有机气凝胶非常有希望用作热绝缘体,因为它们的热导率可能仅为0.012W.m-1K-1,即,接近由二氧化硅气凝胶获得的那些热导率(0.010W.m-1K-1)。实际上,它们是高度多孔性(微孔和介孔都存在)且具有高比表面积和高孔体积。
高比表面积的有机气凝胶一般由间苯二酚-甲醛(简写为RF)树脂制备。这些树脂特别有利于获得这些气凝胶,因为它们便宜、可以在水中使用并且能够根据制备条件(试剂之间的比例、催化剂的选择等)而获得各种孔隙度和密度。另一方面,通过此树脂形成的凝胶一般是通过前体缩聚获得的不可逆的化学凝胶,并且其不能再处理。此外,此凝胶以高转化率变为疏水性并沉淀,从而在材料中引起机械应力,并因此造成更大的弱点。因此,针对材料的低密度,必须使用足够温和以避免凝胶结构的破裂或收缩以及比表面积的损失的将水干燥的方法。这通常涉及溶剂与醇的交换,随后利用诸如CO2等超临界流体进行干燥(如文献US-A-4 997 804中所述),或者冻干。这些技术复杂且昂贵,因此希望开发可通过更简单的干燥方法获得的具有高比表面积的有机气凝胶。
间苯二酚-甲醛有机气凝胶可在惰性气氛下于超过600℃的温度热解,从而获得碳气凝胶(即,多孔碳)。有利的是,这些碳气凝胶不仅作为在高温下稳定的热绝缘体,而且作为超级电容器的电极的活性材料。
应当牢记,超级电容器是特别有利于需要以高功率传输电能的应用的电能储存系统。其快速充电和放电的能力以及其相比于高功率电池增加的寿命使其成为许多应用的有希望的候选。超级电容器一般由具有高比表面积、浸在离子型电解质中并由称为“隔板”的绝缘膜隔开的两个导电性多孔电极的组合构成,这实现了离子导电性并且避免了电极之间的电接触。各电极与使电流与外部系统交换的金属集流器接触。
由于使用比表面积最大化的碳基电极和双电化学层的极端细度(通常几纳米厚),超级电容器内能达到的容量远高于由常规电容器达到的容量。这些碳基电极必须导电以确保电荷的输送,必须是多孔的以确保离子电荷的输送以及在大表面积上形成双电层,并且必须是化学惰性的以避免任何耗能的寄生反应。

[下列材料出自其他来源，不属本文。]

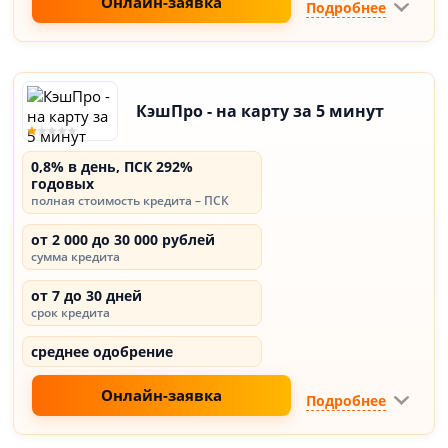
Онлайн-заявка
Подробнее
КэшПро - на карту за 5 минут
0,8% в день, ПСК 292%
годовых
полная стоимость кредита – ПСК
от 2 000 до 30 000 рублей
сумма кредита
от 7 до 30 дней
срок кредита
среднее одобрение
Онлайн-заявка
Подробнее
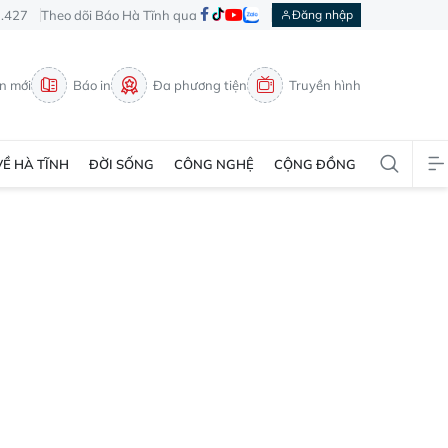
3.427
Theo dõi Báo Hà Tĩnh qua
Đăng nhập
in mới
Báo in
Đa phương tiện
Truyền hình
VỀ HÀ TĨNH
ĐỜI SỐNG
CÔNG NGHỆ
CỘNG ĐỒNG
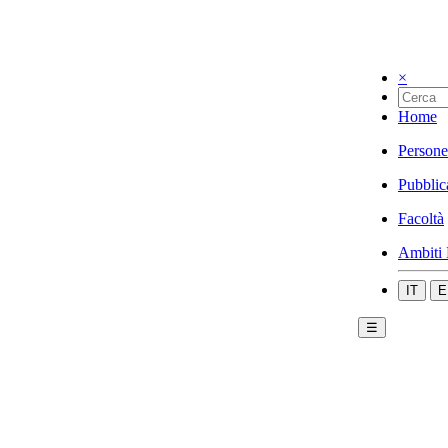
×
Home
Persone
Pubblic
Facoltà
Ambiti 
IT
E
☰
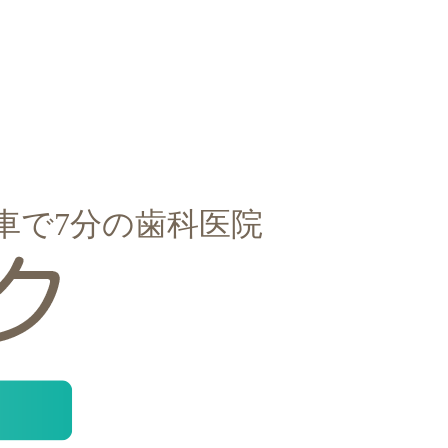
車で7分の歯科医院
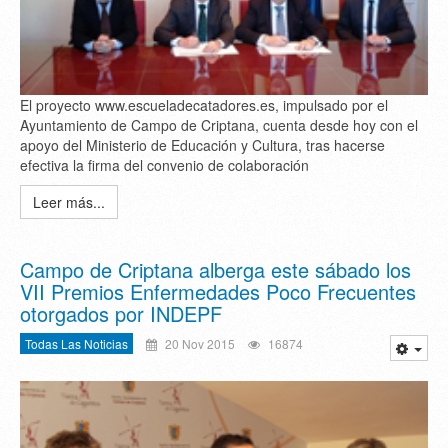
El proyecto www.escueladecatadores.es, impulsado por el
Ayuntamiento de Campo de Criptana, cuenta desde hoy con el
apoyo del Ministerio de Educación y Cultura, tras hacerse
efectiva la firma del convenio de colaboración
Leer más...
Campo de Criptana alberga este sábado los
VII Premios Enfermedades Poco Frecuentes
otorgados por INDEPF
Todas Las Noticias
20 Nov 2015
16874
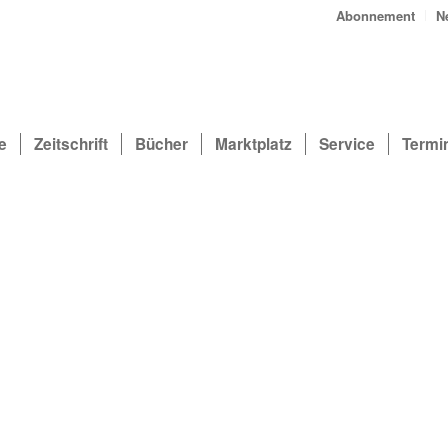
Abonnement
N
e
Zeitschrift
Bücher
Marktplatz
Service
Termi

作为制备超级电容器电极的现有技术,可提到文章“在干燥过程中维持间苯二酚-甲醛孔隙度的新方法:利用阳离子型聚电解质稳定溶胶-凝胶纳米结构,Mariano M.Bruno等,2010”。此文章公开了由RF的含水化学凝胶产生的介孔整体型碳,所述凝胶除了基于碳酸钠的碱性催化剂C之外,还包含由聚(二烯丙基二甲基氯化铵)构成的阳离子型聚电解质P,其能够保持凝胶在其风干(即,既无溶剂交换,又没有利用超临界流体的干燥)之后的多孔性。通过将R和F在C和P的存在下于70℃直接聚合24小时而制备整体型凝胶,其中摩尔比R:F:C:P=1:2.5:9×10-3:1.6×10-2,并且相应的浓度为[4M]:[10M]:[0.036M]:[0.064]。此外,此文章在第30页(左栏第一段)还提到:作为“对照”实例,以与用于整体型凝胶的P/R摩尔比相比高10倍的P/R摩尔比制备了粉末形式的凝胶。在P的数均分子量等于4763g/mol的情况下,由此推断出用于制备整体型凝胶和粉末状凝胶的P/R重量比分别为0.69和6.91。

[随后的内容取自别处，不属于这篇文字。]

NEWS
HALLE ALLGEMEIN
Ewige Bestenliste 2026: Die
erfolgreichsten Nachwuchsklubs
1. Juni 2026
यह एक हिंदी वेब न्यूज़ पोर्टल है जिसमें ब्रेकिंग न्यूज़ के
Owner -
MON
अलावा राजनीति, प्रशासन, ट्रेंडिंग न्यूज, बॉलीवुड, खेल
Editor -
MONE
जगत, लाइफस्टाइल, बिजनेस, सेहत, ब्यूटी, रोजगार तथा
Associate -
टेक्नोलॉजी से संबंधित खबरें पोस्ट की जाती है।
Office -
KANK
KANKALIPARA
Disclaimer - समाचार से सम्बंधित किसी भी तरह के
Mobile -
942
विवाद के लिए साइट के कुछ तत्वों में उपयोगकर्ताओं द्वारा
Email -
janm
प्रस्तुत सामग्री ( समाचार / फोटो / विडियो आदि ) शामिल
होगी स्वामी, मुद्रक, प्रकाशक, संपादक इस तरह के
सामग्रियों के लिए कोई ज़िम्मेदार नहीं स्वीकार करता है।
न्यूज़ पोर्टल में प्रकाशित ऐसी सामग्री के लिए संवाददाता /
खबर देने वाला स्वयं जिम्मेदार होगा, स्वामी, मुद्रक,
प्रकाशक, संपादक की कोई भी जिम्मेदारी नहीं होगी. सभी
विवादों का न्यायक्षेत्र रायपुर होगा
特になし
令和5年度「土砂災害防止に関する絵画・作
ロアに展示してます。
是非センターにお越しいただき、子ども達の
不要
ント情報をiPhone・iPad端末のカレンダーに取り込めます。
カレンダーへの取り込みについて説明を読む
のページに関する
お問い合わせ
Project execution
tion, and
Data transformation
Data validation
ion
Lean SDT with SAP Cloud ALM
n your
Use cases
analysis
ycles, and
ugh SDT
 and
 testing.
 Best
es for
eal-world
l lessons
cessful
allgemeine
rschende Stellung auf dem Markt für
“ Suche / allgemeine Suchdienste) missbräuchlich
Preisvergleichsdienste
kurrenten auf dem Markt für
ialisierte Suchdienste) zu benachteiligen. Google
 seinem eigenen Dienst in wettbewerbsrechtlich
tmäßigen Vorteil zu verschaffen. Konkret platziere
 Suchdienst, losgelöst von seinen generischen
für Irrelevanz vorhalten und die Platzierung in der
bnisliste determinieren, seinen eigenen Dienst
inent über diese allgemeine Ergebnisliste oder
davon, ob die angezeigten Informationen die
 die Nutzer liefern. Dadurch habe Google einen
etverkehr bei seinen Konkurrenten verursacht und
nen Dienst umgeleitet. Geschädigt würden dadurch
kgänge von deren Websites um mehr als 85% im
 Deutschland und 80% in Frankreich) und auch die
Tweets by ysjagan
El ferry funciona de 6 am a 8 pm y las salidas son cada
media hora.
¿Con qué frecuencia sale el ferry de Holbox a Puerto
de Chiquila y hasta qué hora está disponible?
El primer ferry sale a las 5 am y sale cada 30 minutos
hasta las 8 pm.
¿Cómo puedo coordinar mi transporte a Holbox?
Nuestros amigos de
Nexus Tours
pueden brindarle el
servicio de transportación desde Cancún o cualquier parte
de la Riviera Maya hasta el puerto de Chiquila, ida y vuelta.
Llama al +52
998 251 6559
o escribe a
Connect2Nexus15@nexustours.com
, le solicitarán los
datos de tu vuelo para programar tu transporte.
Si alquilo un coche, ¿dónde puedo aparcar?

所述文章中提出的整体型不可逆化学凝胶的主要缺点在于:具有非常低的粘度,这使其完全不适于以小于2mm的厚度涂布,特别是对于难以有效干燥的大体积凝胶;需要将整体型有机气凝胶转化为气凝胶粉末(以便在有或没有粘合剂的情况下团聚,从而获得最终电极)的中间步骤。因此,从整体型出发,必须经过昂贵且不是很好控制的研磨步骤。
在所述文章中,对于作为对比提出的粉末形式的化学凝胶,其缺点在于获得的产率非常低,并且多孔碳比表面积非常低(仅为约4m2/g)。
申请人提交的本申请PCT/IB2013/059206提出了用于超级电容器电极的有机气凝胶以及其整体型多孔碳形式的热解物,其一般通过以下步骤获得:
-在与上述文章相似的阳离子型聚电解质和催化剂的存在下,将间苯二酚-甲醛前体溶解在水中,从而获得水溶液;
-使此溶液预聚合直至其沉淀,从而获得形成流变流体化物理凝胶的预聚物;
-以小于2mm的厚度将形成此凝胶的沉淀的预聚物涂布或成型;
-在湿烘箱中将此涂布或成型的凝胶交联并干燥,从而获得多孔的干凝胶;并且
-使干凝胶热解,从而获得多孔碳。
以已知的方式,为了增加超级电容器的能量密度,还优选的是使用成卷的构造,其中所述超级电容器或所述超级电容器的各单元为绕轴成卷的圆柱体形式,其由涂布有基于活性材料的电极的金属集流器层和隔板组成。由于无法适配或弯曲的碳基活性材料的刚性,此圆柱形构造中不能使用整体型电极。此外,对于高功率运行,必须使用厚度小于200μm的活性材料层,且整体型多孔碳在此低厚度下一般过于脆弱。
为了将多孔碳引入超级电容器电极,由文献US-B2-6 356 432、US-A1-2007/0146967和US-B2-7 811 337中具体知晓将多孔碳以微粒的形式分散在无活性有机粘合剂中及溶剂中,然后将所得糊状物涂布在集流器上。然后能够获得小于200μm的沉积厚度,并使相应的电极成卷,从而形成圆柱形超级电容器,这归结于多孔碳可以以微粒形式获得。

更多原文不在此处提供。